It is a pity that Mel Brooks or Woody Allen didn’t come up with the idea for this film, a musical spoof of the porno industry complete with songs such as “Perversion” and “Dancing Dildoes”. They didn’t and its great potential is not realized by Bruce Kimmel who co-directed with Mark Haggard, a real-life porno film-maker.
Kimmel, who also wrote the script and songs and stars as John Smithee, the bumbling director of Come, Come Now, the world’s first nudie musical. There are amusing moments enough, such as the hopeless songs banged out by the show’s songwriter, Dick Davis, and a scene involving a “stunt cock” but the best parts of the film are the musical numbers themselves, mainly as concepts rather than in actuality, Kimmel’s music and lyrics not being particularly strong. In fact very little about the film is actually well done, yet the idea is so ludicrously appealing and the approach so genial that one cannot help but be won over by it, there being a kind of charming congruity between the low budget values of The First Nudie Musical and the tinpot nature of the film being made within it. It is this quality above all that makes the film a likeable oddity.

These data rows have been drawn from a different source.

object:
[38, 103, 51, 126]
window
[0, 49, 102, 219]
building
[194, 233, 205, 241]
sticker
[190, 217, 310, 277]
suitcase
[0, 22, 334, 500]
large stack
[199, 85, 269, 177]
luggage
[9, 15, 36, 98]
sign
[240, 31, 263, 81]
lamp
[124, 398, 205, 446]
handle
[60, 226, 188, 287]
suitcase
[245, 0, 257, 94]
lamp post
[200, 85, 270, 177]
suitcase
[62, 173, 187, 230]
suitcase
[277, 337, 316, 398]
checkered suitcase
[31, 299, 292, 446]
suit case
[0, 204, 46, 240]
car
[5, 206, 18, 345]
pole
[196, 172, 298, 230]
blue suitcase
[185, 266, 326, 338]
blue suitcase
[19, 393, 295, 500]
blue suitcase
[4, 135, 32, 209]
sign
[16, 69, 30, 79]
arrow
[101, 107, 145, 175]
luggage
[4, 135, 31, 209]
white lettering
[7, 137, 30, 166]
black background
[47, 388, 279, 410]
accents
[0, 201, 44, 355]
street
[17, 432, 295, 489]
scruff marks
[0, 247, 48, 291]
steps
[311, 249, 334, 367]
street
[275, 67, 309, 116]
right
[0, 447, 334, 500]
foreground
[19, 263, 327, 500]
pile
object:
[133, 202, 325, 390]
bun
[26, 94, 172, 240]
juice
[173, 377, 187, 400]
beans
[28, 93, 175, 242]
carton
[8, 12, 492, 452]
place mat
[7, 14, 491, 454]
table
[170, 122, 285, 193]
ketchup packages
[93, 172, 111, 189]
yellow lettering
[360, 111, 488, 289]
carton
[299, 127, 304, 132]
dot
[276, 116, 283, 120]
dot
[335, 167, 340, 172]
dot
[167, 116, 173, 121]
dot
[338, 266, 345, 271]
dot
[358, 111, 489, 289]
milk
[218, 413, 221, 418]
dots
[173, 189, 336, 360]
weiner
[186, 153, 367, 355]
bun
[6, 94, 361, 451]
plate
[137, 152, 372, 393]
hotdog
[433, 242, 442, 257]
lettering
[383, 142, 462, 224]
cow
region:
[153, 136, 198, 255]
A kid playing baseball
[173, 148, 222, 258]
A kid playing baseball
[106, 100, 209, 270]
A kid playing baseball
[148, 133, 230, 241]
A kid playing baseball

It is somewhat surprising that Paramount bought the rights to the film although they barely marketed it, allegedly because they were worried what it would do to the reputation of Cindy Williams, then a hot property in the TV sit-com, Laverne and Shirley, who has a lead role as Rosie, the secretary. The film tanked in its day and The First Nudie Musical was also the last although Kimmel returned to the spoof musical scene in 1983 with The Creature Wasn’t Nice (aka Naked Space).
FYI: Future Oscar-winning director Ron Howard makes an uncredited appearance in an early rehearsal scene.